Parece-me que a vedação do artigo 39 do citado decreto não abrange os instrumentos de parceria da Lei 13.019/14, já que estes diferem da figura do “convênio”, como se vê do artigo 84-A c/c inciso I do parágrafo único do artigo 84 da própria Lei Federal 13.019/14, com redação da recente Lei 13.204, de 14/12/2015, do Marco Regulatório das Organizações da Sociedade Civil (MROSC)[15]. Soma-se a isso que o mencionado inciso I do parágrafo 1º do artigo 2º da Lei 11.107/05 permite que a associação civil de consórcio público firme as parcerias do artigo 42 do MROSC, por deferir aos consórcios públicos poderes de “firmar convênios, contratos, acordos de qualquer natureza, receber auxílios, contribuições e subvenções sociais ou econômicas de outras entidades e órgãos do governo”.
A propósito, a atual redação do inciso X do artigo 3º do MROSC prevê a não aplicação das exigências deste diploma legal às parcerias entre a administração pública e os serviços sociais autônomos, mas nada há, neste sentido, sobre parcerias entre a administração pública e as associações civis de consórcios públicos[16].
O parágrafo 2º do artigo 6º da Lei 11.107/05 jamais obrigou a associação civil de consórcio público a seguir exatamente a Lei 8.666/93, mas “as normas de direito público no que concerne à realização de licitação, celebração de contratos”. Ora, as associações civis de consórcios públicos poderão firmar as parcerias de que trata o atual artigo 42 da Lei 13.019/14, por “termo de colaboração” (artigo 16) ou “termo de fomento” (artigo 17), que envolvem transferências de recursos financeiros[17] e fazer as compras e contratações com base no sistema eletrônico de que trata o artigo 80 da mesma, tudo com redação da Lei 13.204/15, dado que tais também são normas de direito público[18]. Ao contrário, as associações públicas, como autarquias que são, cumprirão a Lei 8.666/93 e outras leis de licitações e contratos e suas formalidades mais rigorosas.
Quando o MROSC se refere, na atual redação, a Organizações da Sociedade Civil, não exige que tais tenham nascido no seio da sociedade civil, mas que se destinem a atender a sociedade civil.
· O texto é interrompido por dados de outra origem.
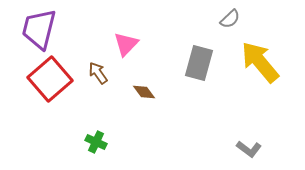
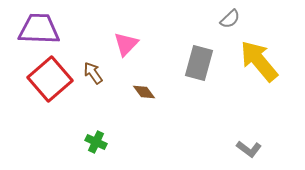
purple trapezoid: rotated 78 degrees clockwise
yellow arrow: moved 1 px left, 1 px up
brown arrow: moved 5 px left
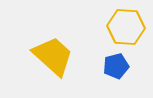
Tal está claro, por exemplo, na parte final da alínea “b” do inciso I do seu artigo 2º, ao considerar como Organizações da Sociedade Civil as entidades privadas que estejam “capacitadas para execução de atividades ou de projetos de interesse público e de cunho social”. Ademais, os objetivos listados nos incisos do artigo 5º do MROSC podem perfeitamente coincidir com um ou mais propósitos (objeto social) da associação civil de consórcio público.
Assim, as associações civis de consórcios públicos, já que possuem personalidade jurídica de Direito Privado sem finalidade econômica e, ainda, por tudo quanto antes aqui afirmado, podem ser enquadradas como Organizações da Sociedade Civil, para as finalidades da Lei 13.019/14, inclusive, mesmo que sejam criadas pelo poder público (entes federados). Não se pode dizer o mesmo para os consórcios públicos constituídos como associações públicas.
Autor: Thiago Cássio D’Ávila Araújo é procurador federal da Advocacia-Geral da União, professor, bacharel em Direito pela Universidade Federal do Rio Grande do Norte e mestre em Direito e Políticas Públicas pelo Centro Universitário de Brasília (UniCEUB).